*任務項目*
根據練習文本,敘述者與好友S共事了幾年?

*練習文本*
════════════════════

汲汲想脫離醫療產業殘酷的生態鏈,還在慶幸與適應剛掙得的自由;我壓根兒沒想過會直接跳到這個產業的用戶端—— (癌症)病人的家屬。
面對幽暗天光裡傅鐘優美的形影,我暗自祈禱。還來不及寫劇本,舞臺的幕已然升起─— 我不是編劇,是一個長期躲在幕後唸過一大堆理論,卻硬被推上場的演員。
2008.04.30 猜測母親罹癌的可能
昨晚透過好友與前同事S得知媽媽門診之後完成的血液檢查報告,注定無眠。
共事九年的S和我的專長都是「身心醫學」,是精神科醫師裡面最常和其他科醫師打交道、最能體會醫療不確定性,並信奉醫病關係是一切治療基石的人。晚上十點還在辦公室加班的他,邊聽我講媽媽的症狀,邊盯著螢幕顯示的檢驗報告,「咦…確實不對勁,應該不是「我們」的病人…」

════════════════════

*資料摘錄*

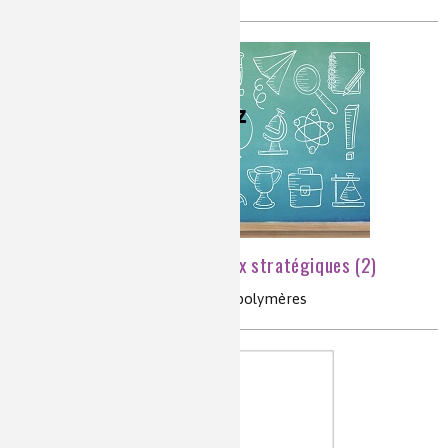
[Quiz] Chimie et matériaux stratégiques (2)
matériaux critiques, terres rares, polymères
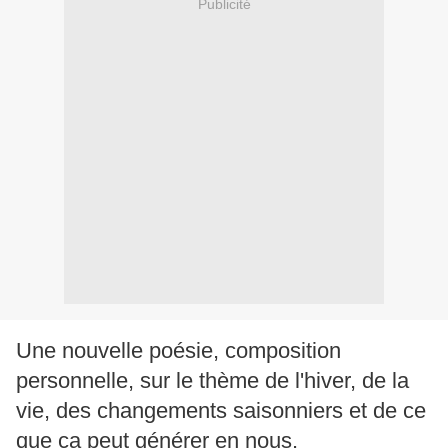
Publicité
Une nouvelle poésie, composition
personnelle, sur le thème de l'hiver, de la
vie, des changements saisonniers et de ce
que ça peut générer en nous.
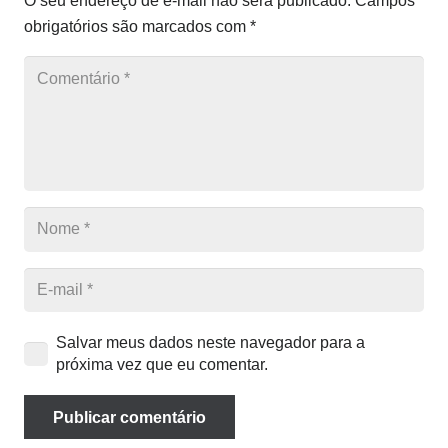
O seu endereço de e-mail não será publicado.
Campos
obrigatórios são marcados com
*
Salvar meus dados neste navegador para a
próxima vez que eu comentar.
Publicar comentário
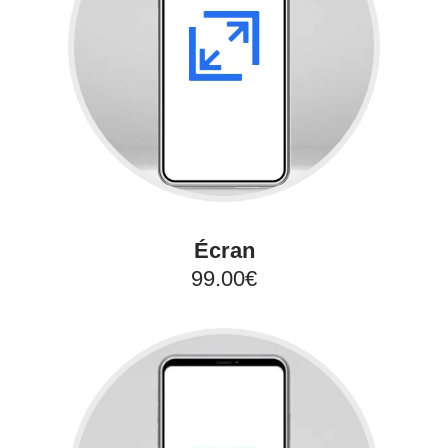
Écran
99.00€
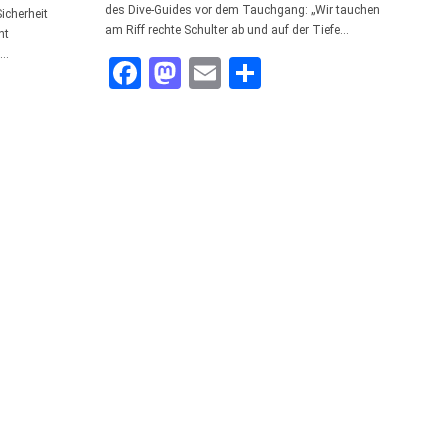
des Dive-Guides vor dem Tauchgang: „Wir tauchen
icherheit
am Riff rechte Schulter ab und auf der Tiefe…
nt
e…
Facebook
Mastodon
Email
Teilen
n
len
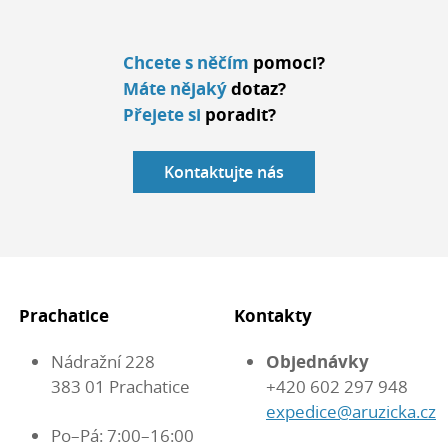
Chcete s něčím
pomoci?
Máte nějaký
dotaz?
Přejete si
poradit?
Kontaktujte nás
Prachatice
Kontakty
Nádražní 228
Objednávky
383 01 Prachatice
+420 602 297 948
expedice@aruzicka.cz
Po–Pá: 7:00–16:00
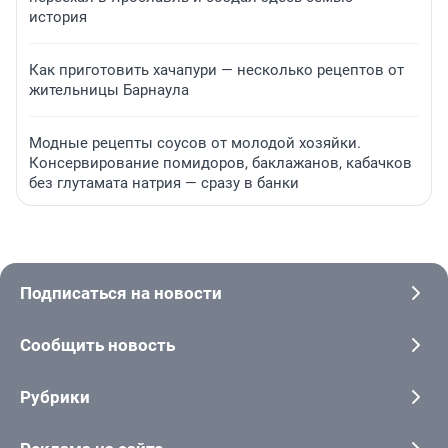
история
Как приготовить хачапури — несколько рецептов от
жительницы Барнаула
Модные рецепты соусов от молодой хозяйки.
Консервирование помидоров, баклажанов, кабачков
без глутамата натрия — сразу в банки
Подписаться на новости
Сообщить новость
Рубрики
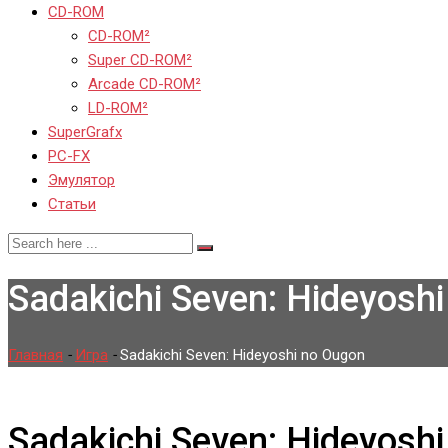
CD-ROM
CD-ROM²
Super CD-ROM²
Arcade CD-ROM²
LD-ROM²
SuperGrafx
PC-FX
Эмулятор
Статьи
Sadakichi Seven: Hideyosh
Главная
-
Игра
-
Sadakichi Seven: Hideyoshi no Ougon
Sadakichi Seven: Hideyosh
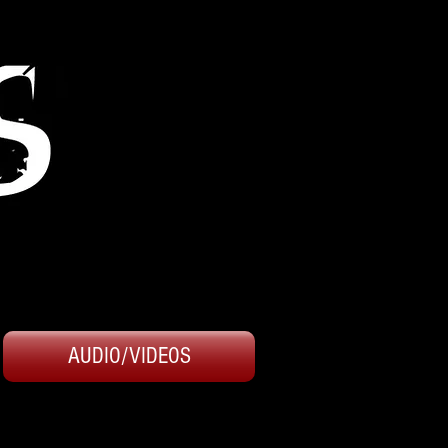
AUDIO/VIDEOS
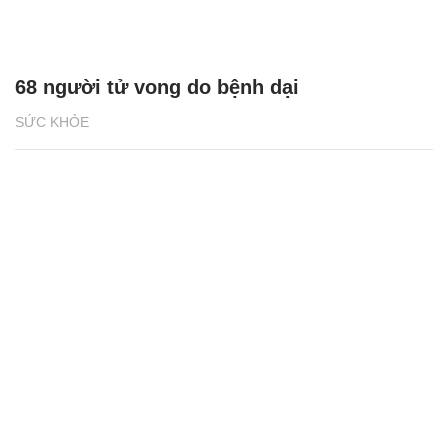
68 người tử vong do bệnh dại
SỨC KHỎE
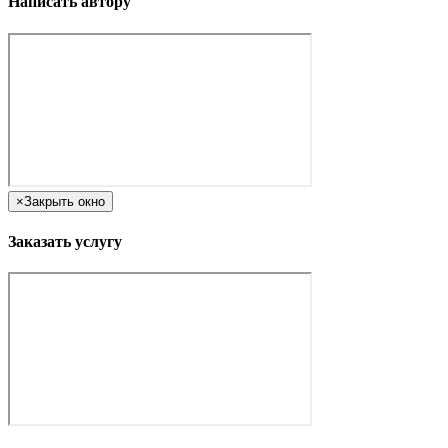
Написать автору
×
Закрыть окно
Заказать услугу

════════════════════

*回答*
敘述者與S共事了九年。